Anlayacağınız bir kitabı başlayıp bitirmek için gerekli olan ana unsur güzel vakit geçirme durumu bu eserin en büyük artısı. Az evvel bahsettiğim durağan olma durumunu bir kenara koyarsak -ki çok da fazla göze batmıyor- bu konuda geçer not alıyor. Hele ki Thor ile Loki’nin beraber yer aldıkları öyküler bir hayli keyifli olmuş. Özellikle Duvar Ustası adlı öykü bu anlamda favorilerimden birisi.
Başka
Kitabın ana içeriğini tabi ki söz konusu öyküler oluşturuyor.
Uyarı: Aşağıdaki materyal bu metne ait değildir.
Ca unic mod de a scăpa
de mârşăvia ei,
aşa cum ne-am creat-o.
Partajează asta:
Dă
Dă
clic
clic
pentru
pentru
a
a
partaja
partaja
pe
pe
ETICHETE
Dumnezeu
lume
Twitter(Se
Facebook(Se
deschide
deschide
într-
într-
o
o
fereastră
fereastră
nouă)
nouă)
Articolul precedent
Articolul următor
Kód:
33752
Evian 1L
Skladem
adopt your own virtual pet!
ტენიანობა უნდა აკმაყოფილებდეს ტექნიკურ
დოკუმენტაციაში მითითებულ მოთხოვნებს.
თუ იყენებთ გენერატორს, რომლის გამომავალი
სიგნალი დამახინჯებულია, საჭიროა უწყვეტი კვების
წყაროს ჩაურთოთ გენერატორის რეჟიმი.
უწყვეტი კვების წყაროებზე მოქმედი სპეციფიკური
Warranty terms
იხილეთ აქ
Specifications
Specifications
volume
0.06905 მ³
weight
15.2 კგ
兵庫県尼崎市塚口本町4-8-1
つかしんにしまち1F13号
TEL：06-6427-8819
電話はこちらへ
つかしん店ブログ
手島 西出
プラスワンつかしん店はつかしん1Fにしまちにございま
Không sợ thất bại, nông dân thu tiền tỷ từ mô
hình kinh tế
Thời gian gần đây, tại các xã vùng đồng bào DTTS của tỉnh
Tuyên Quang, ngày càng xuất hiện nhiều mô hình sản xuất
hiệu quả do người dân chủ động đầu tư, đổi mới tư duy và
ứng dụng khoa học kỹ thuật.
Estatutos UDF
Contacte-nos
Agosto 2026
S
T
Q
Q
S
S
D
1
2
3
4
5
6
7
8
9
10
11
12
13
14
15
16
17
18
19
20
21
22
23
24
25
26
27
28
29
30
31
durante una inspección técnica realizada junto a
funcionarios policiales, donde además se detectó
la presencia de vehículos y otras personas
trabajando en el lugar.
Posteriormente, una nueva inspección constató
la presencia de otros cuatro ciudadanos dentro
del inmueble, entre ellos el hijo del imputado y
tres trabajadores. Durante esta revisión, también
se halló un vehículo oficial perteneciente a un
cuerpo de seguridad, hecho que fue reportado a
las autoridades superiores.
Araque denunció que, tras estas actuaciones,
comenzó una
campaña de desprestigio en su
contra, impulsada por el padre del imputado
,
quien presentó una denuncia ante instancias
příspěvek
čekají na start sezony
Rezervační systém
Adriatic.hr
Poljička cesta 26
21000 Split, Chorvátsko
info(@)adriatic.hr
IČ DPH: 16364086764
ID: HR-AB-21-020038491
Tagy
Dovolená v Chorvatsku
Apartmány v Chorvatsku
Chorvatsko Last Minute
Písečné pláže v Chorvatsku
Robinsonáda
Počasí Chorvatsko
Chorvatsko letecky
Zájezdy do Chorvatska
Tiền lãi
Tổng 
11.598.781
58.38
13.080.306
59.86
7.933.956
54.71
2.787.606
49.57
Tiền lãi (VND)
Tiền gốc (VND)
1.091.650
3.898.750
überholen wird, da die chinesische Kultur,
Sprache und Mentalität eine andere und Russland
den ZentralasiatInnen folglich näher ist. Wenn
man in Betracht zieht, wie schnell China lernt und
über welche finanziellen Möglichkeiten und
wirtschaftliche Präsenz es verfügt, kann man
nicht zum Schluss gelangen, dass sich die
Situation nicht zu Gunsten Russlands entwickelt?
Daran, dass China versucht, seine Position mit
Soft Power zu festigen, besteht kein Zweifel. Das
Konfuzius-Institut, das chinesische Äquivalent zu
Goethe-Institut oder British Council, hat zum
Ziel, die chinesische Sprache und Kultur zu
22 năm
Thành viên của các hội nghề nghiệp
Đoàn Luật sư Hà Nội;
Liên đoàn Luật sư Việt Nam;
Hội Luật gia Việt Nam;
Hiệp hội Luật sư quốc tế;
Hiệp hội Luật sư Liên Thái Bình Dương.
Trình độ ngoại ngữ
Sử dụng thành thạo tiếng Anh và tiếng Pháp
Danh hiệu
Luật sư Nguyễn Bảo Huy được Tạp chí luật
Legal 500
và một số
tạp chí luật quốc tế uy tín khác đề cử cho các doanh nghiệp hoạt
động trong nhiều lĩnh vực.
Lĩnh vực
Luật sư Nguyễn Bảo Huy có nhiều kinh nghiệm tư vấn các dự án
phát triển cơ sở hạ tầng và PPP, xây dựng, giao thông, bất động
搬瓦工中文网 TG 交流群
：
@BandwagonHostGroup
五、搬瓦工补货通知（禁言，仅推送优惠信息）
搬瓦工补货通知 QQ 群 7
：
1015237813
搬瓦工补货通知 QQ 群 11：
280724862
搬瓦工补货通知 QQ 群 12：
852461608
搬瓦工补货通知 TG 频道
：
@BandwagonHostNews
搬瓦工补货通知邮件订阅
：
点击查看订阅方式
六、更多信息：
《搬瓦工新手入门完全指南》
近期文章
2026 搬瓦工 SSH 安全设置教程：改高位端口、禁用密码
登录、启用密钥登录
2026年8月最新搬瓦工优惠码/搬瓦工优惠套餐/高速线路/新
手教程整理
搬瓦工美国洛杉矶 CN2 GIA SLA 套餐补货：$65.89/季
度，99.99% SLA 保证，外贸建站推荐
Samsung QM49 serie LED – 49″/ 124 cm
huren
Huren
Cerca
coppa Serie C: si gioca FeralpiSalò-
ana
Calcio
Bununla birlikte yazar, kitabın en sonunda iki bilgilendirici bölümü okurlarına sunmuş. Bunlardan birisi öykülerin Manzum ve Mensur Edda anlatılarının hangilerinde yer aldığını açıklayan Notlar başlığı. Diğer bölüm ise kitapta geçen bazı tanımların yer aldığı sözlük kısmı. Özellikle sözlük kısmına bayıldım. Zira bilmediğimiz yığınla kelime geçiyor.
Kitabın Türkçe versiyonunu yayınlayan İthaki Yayınları, eseri iki farklı kapak seçeneği ile piyasaya sundu. Bunlardan bir tanesi orijinal kapaktaki motifi -çok iyi bir Mjolnir çizimi- baz alınarak yapılan hard cover versiyonu. Çok fazla adette piyasaya çıkmayan bu versiyon tükenmiş dahi olabilir. Bir diğer soft cover olan edisyon rahatlıkla bulacağınız konumda. Hatta kapak tasarımı konusunda orijinali ile -bence- yarışır nitelikte olmuş. Buradan Hamdi Akçay’ın ellerine sağlık diyorum.
Severek okuduğumuz yazarın merakla beklediğimiz kitabı sonunda Türkçe olarak bizimle. Mitolojik öyküleri sevenlere, eğlenceli vakit geçirmek isteyenlere, okuyacak bir şeyler arayanlara, ne bileyim işte herkese gelsin.